Hello, Mr. Offerman

When I was in wood shop in 7th grade, we had to make a grasshopper with wheels. Its legs were attached to the back set of wheels and were supposed to go up and down (similar mechanism to a steam engine) as the wheel turned. The teacher didn’t put any gap between the leg and the wheel edges, so they rubbed. The wheel wouldn’t turn and the leg wouldn’t jump. I added a 1/4-in gap and mine was the only one that worked in the class. I got a “B” because I didn’t follow the spec sheet.

I’m a refugee from academia and have started the Low Tech Institute. We’re in southern Wisconsin, just south of Madison in a town called Cooksville. Or we will be in mid-April when we move into our permanent location. We’ll have lots of projects going on, both research and educational: a big garden, animals, bees, orchard, learning workshops, and experimental designs. We’re retrofitting our 1852 house with an experimental solar heating system of my own design and build. We do most stuff using elbow grease as “peak elbow grease” is farther off than “peak oil.”

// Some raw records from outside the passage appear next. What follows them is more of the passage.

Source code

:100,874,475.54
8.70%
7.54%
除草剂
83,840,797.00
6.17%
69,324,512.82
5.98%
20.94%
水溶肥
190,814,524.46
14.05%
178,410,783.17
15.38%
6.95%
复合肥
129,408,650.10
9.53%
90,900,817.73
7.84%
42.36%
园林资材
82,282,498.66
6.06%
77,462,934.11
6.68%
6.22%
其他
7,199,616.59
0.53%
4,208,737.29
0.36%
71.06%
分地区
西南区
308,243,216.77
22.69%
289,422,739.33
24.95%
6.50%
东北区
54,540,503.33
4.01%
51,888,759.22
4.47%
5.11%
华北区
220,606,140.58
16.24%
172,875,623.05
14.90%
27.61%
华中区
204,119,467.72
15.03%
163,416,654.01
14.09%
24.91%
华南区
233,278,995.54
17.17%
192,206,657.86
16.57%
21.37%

If you’re ever in the area. Stop by. We can have dinner that will include either fish from the nearby Badfish River, venison from last winter’s hunt, or one of our chickens. Oh, and lots of stuff from the garden. Seriously.

In the mean time. If you’re interested in meat, I did a podcast discussing my thoughts here. But who wants to hear ideas similar to their own? I also write, but not as humorously as yourself.